__EXTRAIT FOURNI__.
_____

La sexualité et l’érotisme dans le BDSM et dans les cordes
Note 1 : Dans le présent document, les termes employés pour désigner des personnes sont pris au sens générique, ils ont à la fois la valeur d’un féminin et d’un masculin.
Note 2 : Dans cet article, je vais parler de ma vision de la sexualité et de l’érotisme
Dans notre société occidentale contemporaine, l’individu est une personne qui possède un corps et qui a des droits, que se passe-t-il lorsqu’une pratique sociale remet en cause ces principes ? Cela est le cas des pratiques sexuelles sadomasochistes nommées BDSM. En effet, « elles se présentent comme des pratiques sexuelles ludiques qui ne cessent de jouer avec les concepts de propriété et de pouvoir » (Véronique Poutrain). Les anthropologues définissent aisément le BDSM comme des pratiques sexuelles ludiques. Les anthropologues font apparaître la notion de sexualité dans le BDSM.
Initialement, la sexualité désignait plutôt l’état sexué, puis il a désigné le comportement sexuel, avant de désigner le plaisir sexuel et tout ce qui est directement lié à ce plaisir (Foucault M). Avec le développement de la psychanalyse, qui affirmait que tout plaisir est sexuel, le terme de sexualité a fini par désigner presque tout l’ensemble des comportements et des états affectifs de l’être humain.

_____

__DONNÉES AFFICHÉES__.

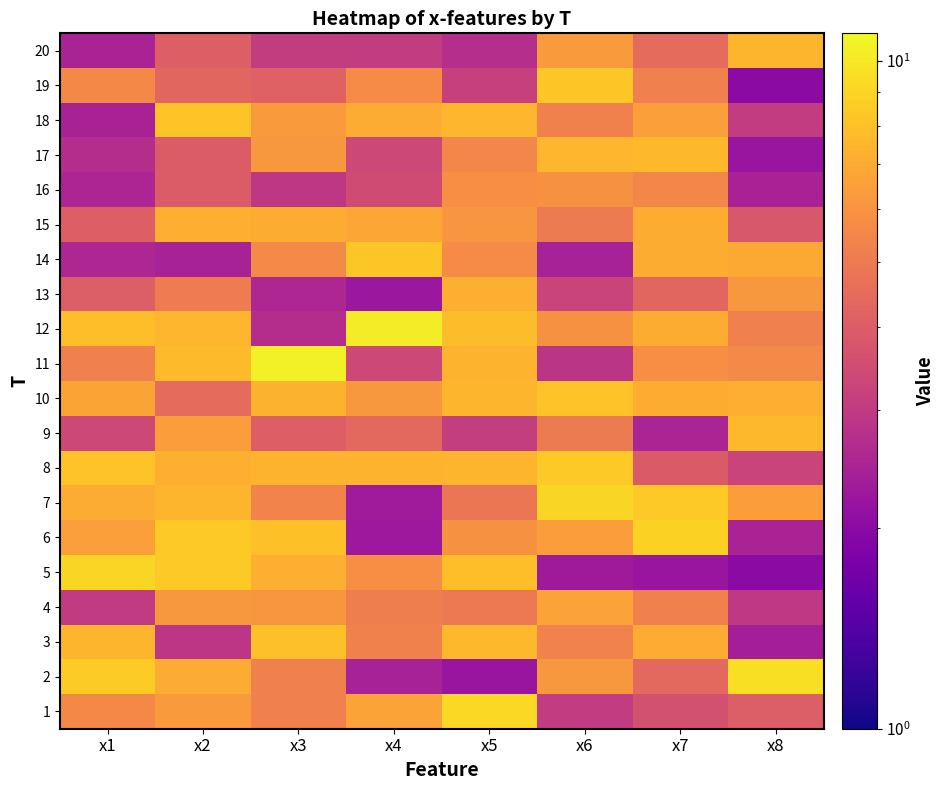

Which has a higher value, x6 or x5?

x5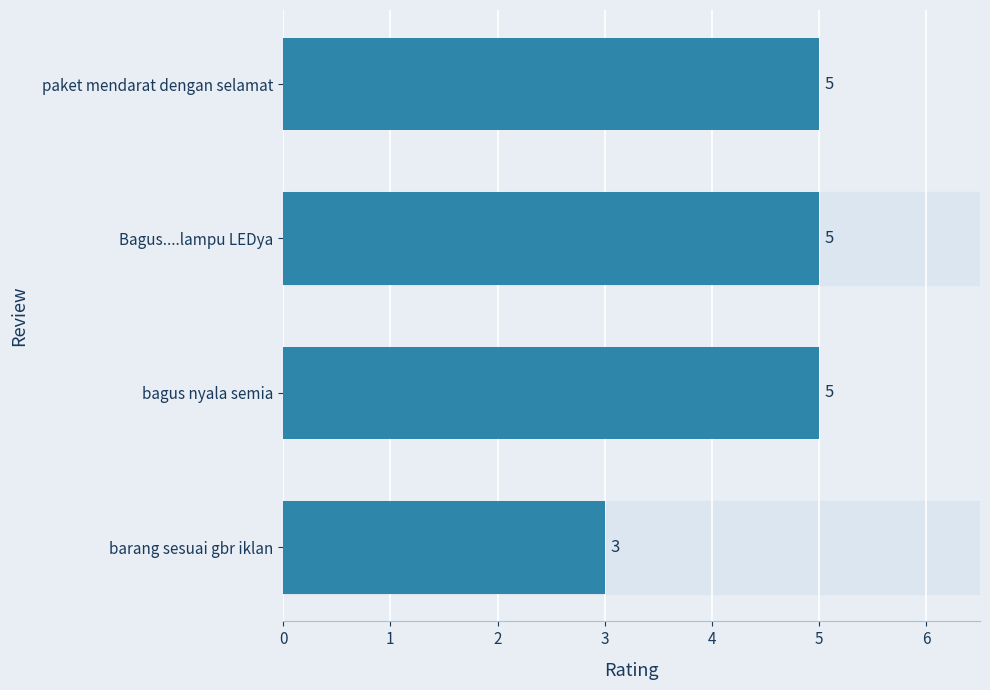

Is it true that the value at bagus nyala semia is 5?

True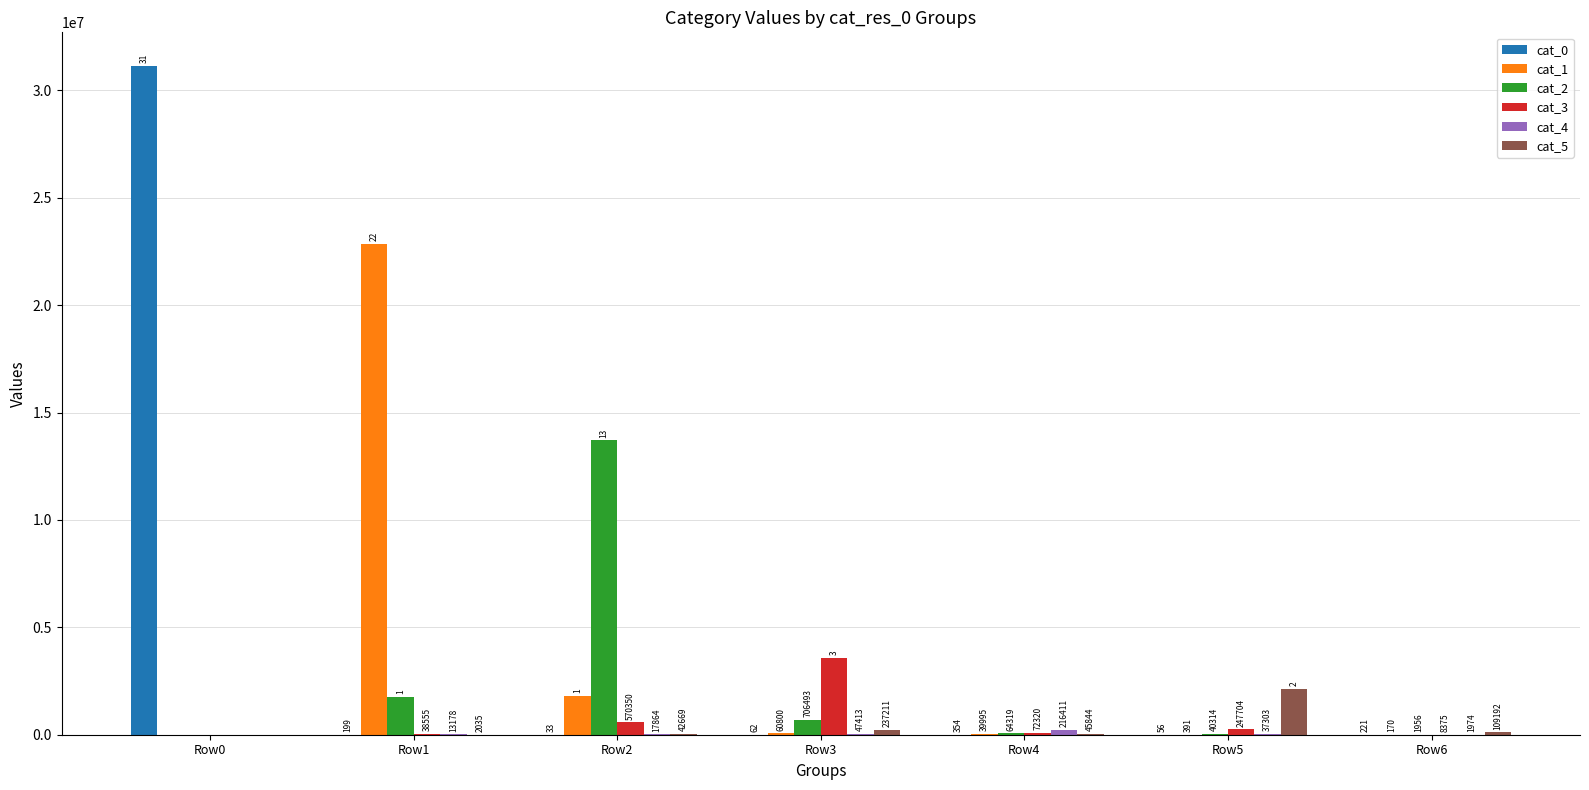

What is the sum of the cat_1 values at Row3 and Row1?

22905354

_____

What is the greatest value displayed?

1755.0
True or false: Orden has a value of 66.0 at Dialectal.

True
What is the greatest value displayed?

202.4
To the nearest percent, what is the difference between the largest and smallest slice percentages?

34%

_____

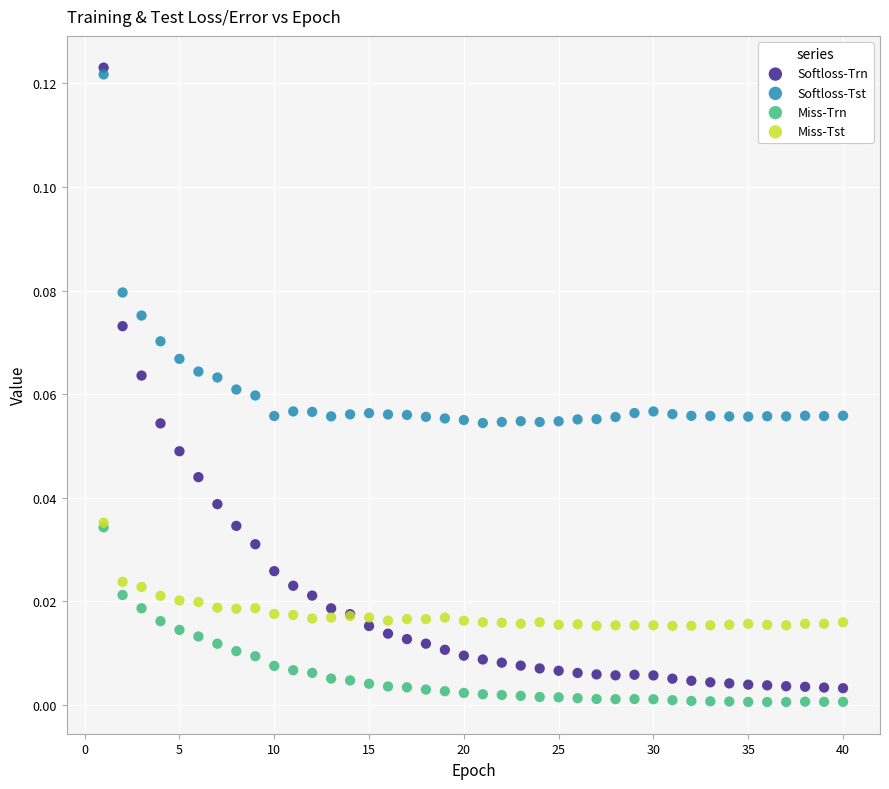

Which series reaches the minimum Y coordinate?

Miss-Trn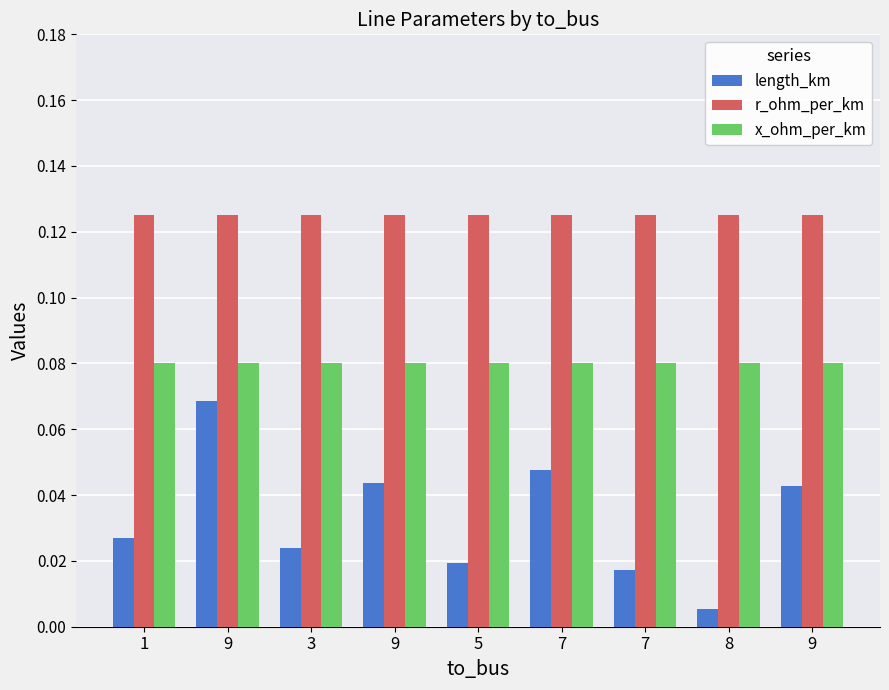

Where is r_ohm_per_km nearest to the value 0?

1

_____

__EXPLORER LE CONTENU__.
1) Résumez en quelques phrases le paragraphe de l'extrait qui commence par « Dans notre société occidentale contemporaine » et gardez-en les faits principaux.
2) Dressez la liste, dans l'ordre où l'extrait les présente, des sens successifs qu'a pris le terme « sexualité ».
3) Poursuivez le texte sur la sexualité et l'érotisme dans le BDSM à partir de sa dernière phrase.
Les enregistrements n'ont aucun lien avec l'extrait.

__RÉPONSES PROPOSÉES__.
1) Dans la société occidentale actuelle, l'individu possède un corps et a des droits. Les pratiques sexuelles sadomasochistes appelées BDSM remettent ces principes en cause. Selon Véronique Poutrain, elles se présentent comme des pratiques sexuelles ludiques qui jouent sans cesse avec les concepts de propriété et de pouvoir. Les anthropologues les définissent comme des pratiques sexuelles ludiques et y font apparaître la notion de sexualité.

2)
1. L'état sexué
2. Le comportement sexuel
3. Le plaisir sexuel et tout ce qui est directement lié à ce plaisir
4. Presque tout l'ensemble des comportements et des états affectifs de l'être humain

3)
Il faut différencier dans la sexualité, l’érotisme de la pornographie.
Il faut savoir qu’il y a déjà de grande différence dans la perception de l’érotisme et de la pornographie suivant les cultures. Différencier l’érotisme de la pornographie est purement occidentale.
L’érotisme comme la pornographie sont des représentations du corps.
Dans le Dictionnaire du corps, Michela MARZANO définit la pornographie pour entrer dans la problématique de l’érotisme et de la pornographie : « D’un point de vue étymologique, le terme « pornographie » vient du grec, et signifie littéralement « écrit concernant les prostituées », c’est-à-dire tout texte décrivant la vie, les manières et les habitudes des prostituées et des proxénètes. » « Aujourd’hui, la signification du terme a toutefois changé, et la pornographie est en général définie comme une représentation (par écrits, dessins, peintures, photos) de choses obscènes destinées à être communiquées au public ».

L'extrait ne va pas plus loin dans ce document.